Activity –
Reproduce the article below on FHA limits for seller concessions word for word, in full.

Document text –
┄┄┄┄┄┄

CORRECTION: The original version of this columnist article contained errors and has been updated with corrections. FHA officials report that for homes up to $200,000, the seller concession will be capped at $6,000. For higher-priced homes, the limit will be 3 percent of the selling price or appraised value.
While the maximum seller concession on a $100,000 home would still be 6 percent, the seller contribution as a percentage of home price gradually slides down to 3 percent as the home price approaches $200,000. The maximum seller concession on a $300,000 home will be $9,000 — 3 percent of the home price — half of the $18,000 allowed under the current rule.
The Federal Housing Administration’s long-awaited rules on how much home sellers can contribute to buyers’ closing costs are finally out — sort of.
Rather than publishing final guidance on "seller concessions," the agency put out a Federal Register notice late last week saying, essentially: "OK folks, here’s what we plan to do — but if you don’t like it, we’ll give you just 30 days to tell us why."
As forecast in an earlier column (see "FHA may lower cap on seller concessions to buyers"), the almost-final rule abandons the agency’s previous plan to impose a flat 3 percent, across-the-board limit on settlement cost contributions by sellers that sweeten buyers’ deals.
That approach was strongly criticized by the National Association of Realtors and by prominent regional realty brokers as penalizing buyers and sellers in markets with low to moderate home-sale prices.
Limiting seller assistance to just 3 percent would smother sales, brokers complained, because many closing costs are fixed and represent a larger percentage of the bottom line in moderate-priced transactions compared with higher-cost sales.
FHA officials now say the agency intends to adopt a more nuanced approach. For homes up to $200,000, the seller concession will be capped at $6,000. For higher priced homes, the limit will be 3 percent of the selling price or appraised value.

┄┄┄┄┄┄

Raw data –
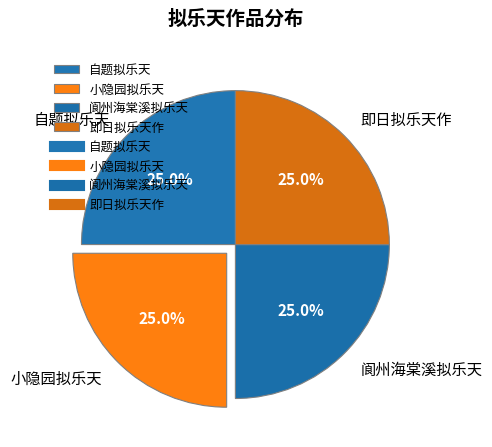

Does 小隐园拟乐天 account for over 50% of the chart?

No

┄┄┄┄┄┄

The completed task –
CORRECTION: The original version of this columnist article contained errors and has been updated with corrections. FHA officials report that for homes up to $200,000, the seller concession will be capped at $6,000. For higher-priced homes, the limit will be 3 percent of the selling price or appraised value.
While the maximum seller concession on a $100,000 home would still be 6 percent, the seller contribution as a percentage of home price gradually slides down to 3 percent as the home price approaches $200,000. The maximum seller concession on a $300,000 home will be $9,000 — 3 percent of the home price — half of the $18,000 allowed under the current rule.
The Federal Housing Administration’s long-awaited rules on how much home sellers can contribute to buyers’ closing costs are finally out — sort of.
Rather than publishing final guidance on "seller concessions," the agency put out a Federal Register notice late last week saying, essentially: "OK folks, here’s what we plan to do — but if you don’t like it, we’ll give you just 30 days to tell us why."
As forecast in an earlier column (see "FHA may lower cap on seller concessions to buyers"), the almost-final rule abandons the agency’s previous plan to impose a flat 3 percent, across-the-board limit on settlement cost contributions by sellers that sweeten buyers’ deals.
That approach was strongly criticized by the National Association of Realtors and by prominent regional realty brokers as penalizing buyers and sellers in markets with low to moderate home-sale prices.
Limiting seller assistance to just 3 percent would smother sales, brokers complained, because many closing costs are fixed and represent a larger percentage of the bottom line in moderate-priced transactions compared with higher-cost sales.
FHA officials now say the agency intends to adopt a more nuanced approach. For homes up to $200,000, the seller concession will be capped at $6,000. For higher priced homes, the limit will be 3 percent of the selling price or appraised value.